Write out all the records below again, switching every "Render at" to "Scale to" and leaving everything else unchanged.
---*---
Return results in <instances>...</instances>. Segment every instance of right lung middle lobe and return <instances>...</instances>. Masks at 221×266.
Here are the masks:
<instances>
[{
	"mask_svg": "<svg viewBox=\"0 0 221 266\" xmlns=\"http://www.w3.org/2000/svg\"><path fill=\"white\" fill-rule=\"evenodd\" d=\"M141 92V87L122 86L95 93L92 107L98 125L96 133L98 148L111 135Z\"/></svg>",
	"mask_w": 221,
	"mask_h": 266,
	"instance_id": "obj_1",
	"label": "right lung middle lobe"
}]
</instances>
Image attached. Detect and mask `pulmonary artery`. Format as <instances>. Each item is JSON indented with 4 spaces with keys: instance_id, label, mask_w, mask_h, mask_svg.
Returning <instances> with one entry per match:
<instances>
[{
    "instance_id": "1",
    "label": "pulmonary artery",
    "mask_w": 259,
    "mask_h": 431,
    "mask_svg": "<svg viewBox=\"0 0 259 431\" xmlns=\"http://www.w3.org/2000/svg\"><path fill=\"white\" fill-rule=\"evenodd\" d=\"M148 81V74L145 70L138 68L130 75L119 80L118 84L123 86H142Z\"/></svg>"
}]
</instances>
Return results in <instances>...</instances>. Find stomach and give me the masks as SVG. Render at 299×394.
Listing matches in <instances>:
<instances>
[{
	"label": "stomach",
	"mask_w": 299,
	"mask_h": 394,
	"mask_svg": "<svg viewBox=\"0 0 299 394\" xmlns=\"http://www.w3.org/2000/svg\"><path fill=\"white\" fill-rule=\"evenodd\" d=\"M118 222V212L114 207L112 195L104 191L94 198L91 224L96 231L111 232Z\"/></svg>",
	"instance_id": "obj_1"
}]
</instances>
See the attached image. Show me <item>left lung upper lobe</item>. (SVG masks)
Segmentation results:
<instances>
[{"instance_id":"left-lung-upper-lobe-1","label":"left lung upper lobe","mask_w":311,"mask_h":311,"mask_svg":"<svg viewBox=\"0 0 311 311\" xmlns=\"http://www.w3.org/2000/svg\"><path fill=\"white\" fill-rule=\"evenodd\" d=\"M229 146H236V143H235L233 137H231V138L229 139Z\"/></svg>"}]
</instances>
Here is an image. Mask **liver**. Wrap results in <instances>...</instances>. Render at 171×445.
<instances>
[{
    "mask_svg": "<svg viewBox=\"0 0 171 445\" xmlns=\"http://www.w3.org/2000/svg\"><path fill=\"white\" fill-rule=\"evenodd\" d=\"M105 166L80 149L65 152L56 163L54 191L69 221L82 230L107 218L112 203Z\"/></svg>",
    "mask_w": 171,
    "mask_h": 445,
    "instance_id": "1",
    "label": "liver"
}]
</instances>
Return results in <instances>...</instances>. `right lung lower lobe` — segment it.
---*---
# RESULT OF THE EXERCISE
Return results in <instances>...</instances>. Segment every instance of right lung middle lobe and return <instances>...</instances>. Masks at 221×266.
Here are the masks:
<instances>
[{
	"mask_svg": "<svg viewBox=\"0 0 221 266\" xmlns=\"http://www.w3.org/2000/svg\"><path fill=\"white\" fill-rule=\"evenodd\" d=\"M141 92V87L122 86L95 93L92 107L98 125L96 133L98 148L111 135Z\"/></svg>",
	"mask_w": 221,
	"mask_h": 266,
	"instance_id": "obj_1",
	"label": "right lung middle lobe"
}]
</instances>
Image attached. Detect and mask `pulmonary artery`. Format as <instances>. Each item is JSON indented with 4 spaces with keys: instance_id, label, mask_w, mask_h, mask_svg.
Returning <instances> with one entry per match:
<instances>
[{
    "instance_id": "1",
    "label": "pulmonary artery",
    "mask_w": 259,
    "mask_h": 431,
    "mask_svg": "<svg viewBox=\"0 0 259 431\" xmlns=\"http://www.w3.org/2000/svg\"><path fill=\"white\" fill-rule=\"evenodd\" d=\"M148 81V74L145 70L138 68L130 75L119 80L118 84L123 86H142Z\"/></svg>"
}]
</instances>
Return results in <instances>...</instances>. Find stomach and give me the masks as SVG. Scale to 299×394.
Listing matches in <instances>:
<instances>
[{
	"label": "stomach",
	"mask_w": 299,
	"mask_h": 394,
	"mask_svg": "<svg viewBox=\"0 0 299 394\" xmlns=\"http://www.w3.org/2000/svg\"><path fill=\"white\" fill-rule=\"evenodd\" d=\"M118 222V212L114 207L112 195L104 191L94 198L91 224L96 231L111 232Z\"/></svg>",
	"instance_id": "obj_1"
}]
</instances>
See the attached image. Show me <item>left lung upper lobe</item>. (SVG masks)
Segmentation results:
<instances>
[{"instance_id":"left-lung-upper-lobe-1","label":"left lung upper lobe","mask_w":311,"mask_h":311,"mask_svg":"<svg viewBox=\"0 0 311 311\" xmlns=\"http://www.w3.org/2000/svg\"><path fill=\"white\" fill-rule=\"evenodd\" d=\"M229 146H236V143H235L233 137H231V138L229 139Z\"/></svg>"}]
</instances>
Here is an image. Mask **liver**. Wrap results in <instances>...</instances>. Scale to 171×445.
<instances>
[{
    "mask_svg": "<svg viewBox=\"0 0 171 445\" xmlns=\"http://www.w3.org/2000/svg\"><path fill=\"white\" fill-rule=\"evenodd\" d=\"M105 166L80 149L65 152L56 163L54 191L69 221L82 230L107 218L112 203Z\"/></svg>",
    "mask_w": 171,
    "mask_h": 445,
    "instance_id": "1",
    "label": "liver"
}]
</instances>
Return results in <instances>...</instances>. `right lung lower lobe` — segment it.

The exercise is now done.